Problem details: Write out each record below exactly, but not the pictures.

Records to process:
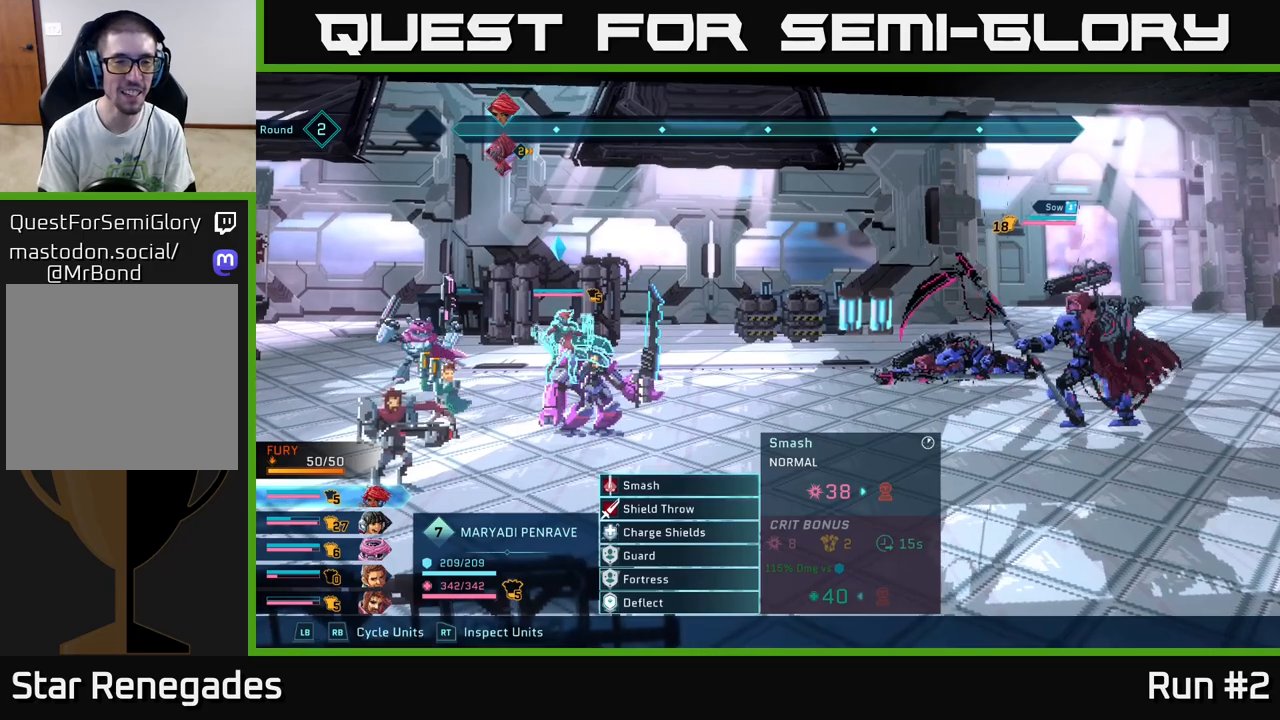
Gameplay with a controller (Xbox layout); each line is a JSON object with the inputs held at the frame after it. "events" lists button and stick changes between this image and that frame as [ms after this image, input, new state], when the widget could be followed in between.
{"buttons": [], "left_stick": "center", "right_stick": "center", "events": [[300, "R1", "down"], [450, "R1", "up"]]}
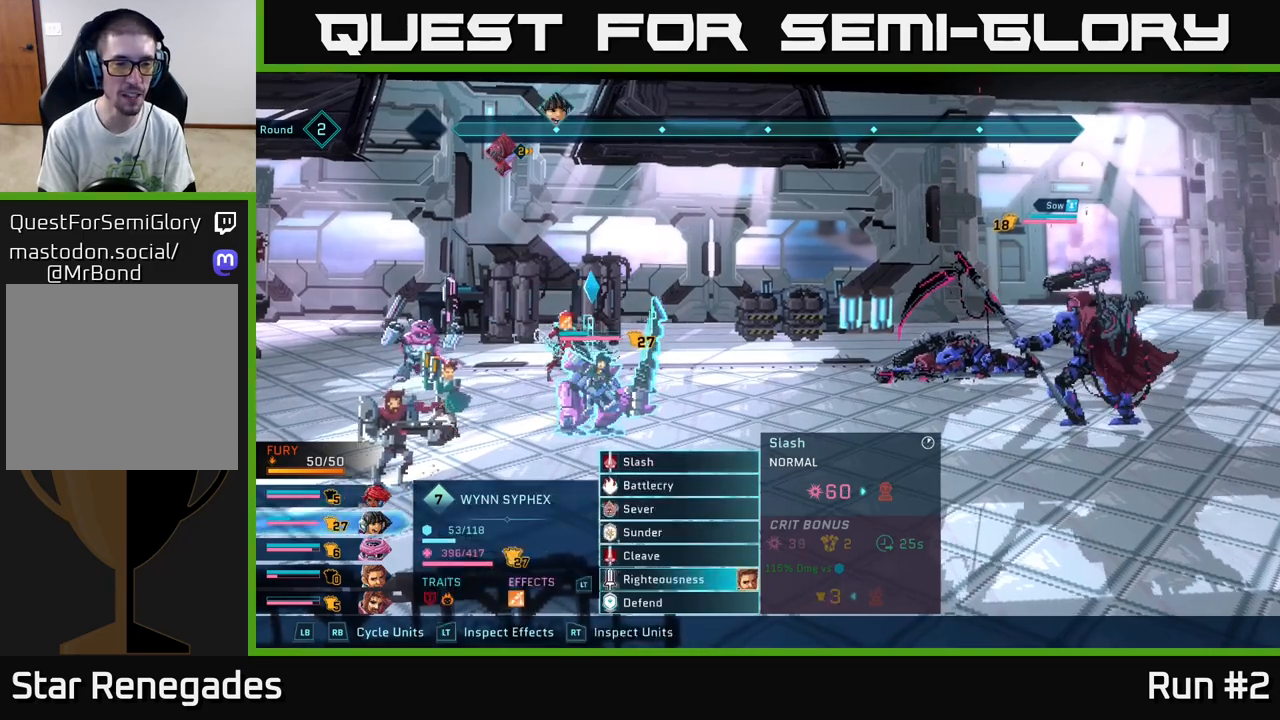
{"buttons": [], "left_stick": "center", "right_stick": "center", "events": [[133, "R1", "down"], [283, "R1", "up"], [383, "R1", "down"], [500, "R1", "up"]]}
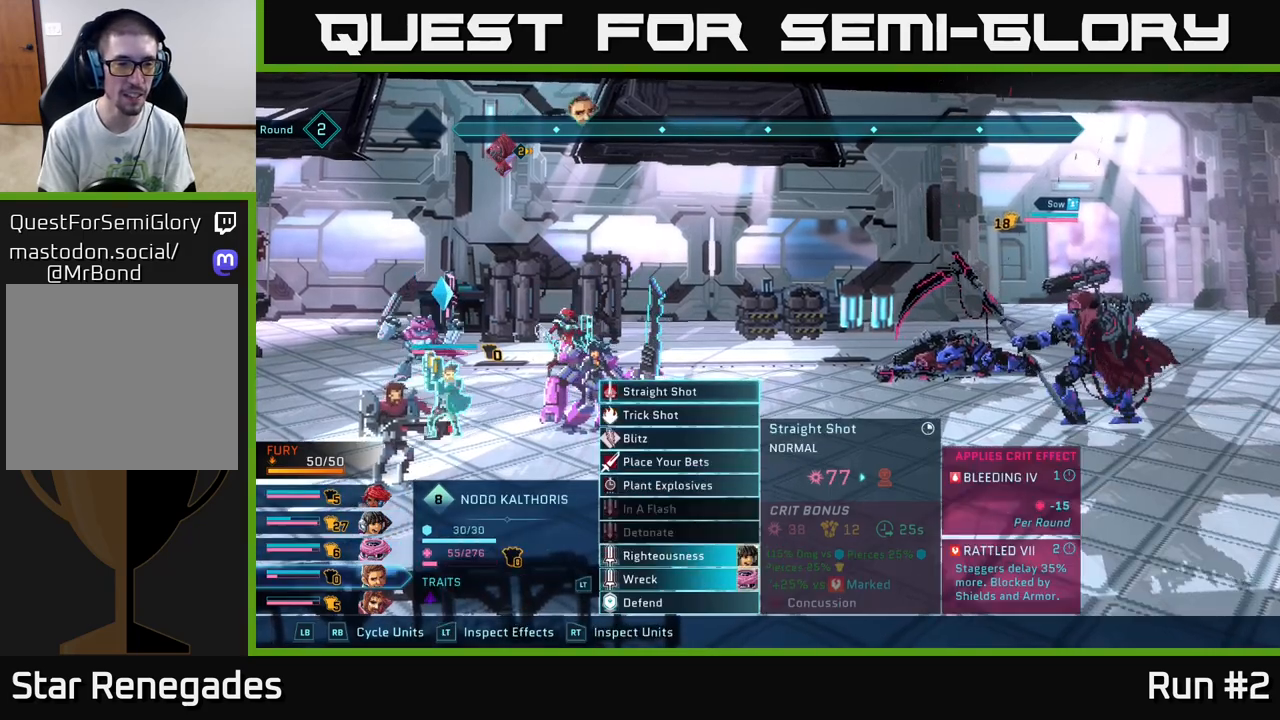
{"buttons": [], "left_stick": "down", "right_stick": "center", "events": [[317, "left_stick", "down"]]}
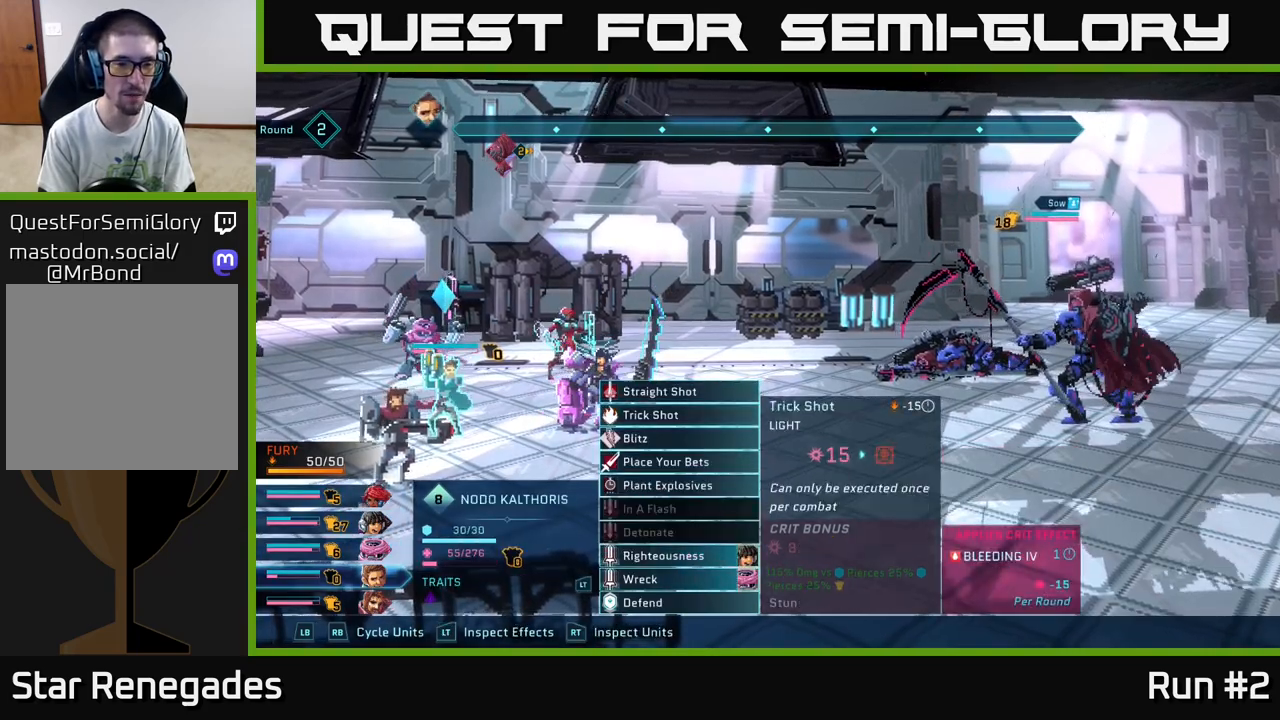
{"buttons": [], "left_stick": "center", "right_stick": "center", "events": [[17, "left_stick", "center"], [150, "left_stick", "down"], [317, "A", "down"], [333, "left_stick", "center"], [417, "A", "up"]]}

Output below:
Gameplay with a controller (Xbox layout); each line is a JSON object with the inputs held at the frame after it. "events" lists button and stick changes between this image and that frame as [ms after this image, input, new state], when the widget could be followed in between.
{"buttons": [], "left_stick": "center", "right_stick": "center", "events": [[300, "R1", "down"], [450, "R1", "up"]]}
{"buttons": [], "left_stick": "center", "right_stick": "center", "events": [[133, "R1", "down"], [283, "R1", "up"], [383, "R1", "down"], [500, "R1", "up"]]}
{"buttons": [], "left_stick": "down", "right_stick": "center", "events": [[317, "left_stick", "down"]]}
{"buttons": [], "left_stick": "center", "right_stick": "center", "events": [[17, "left_stick", "center"], [150, "left_stick", "down"], [317, "A", "down"], [333, "left_stick", "center"], [417, "A", "up"]]}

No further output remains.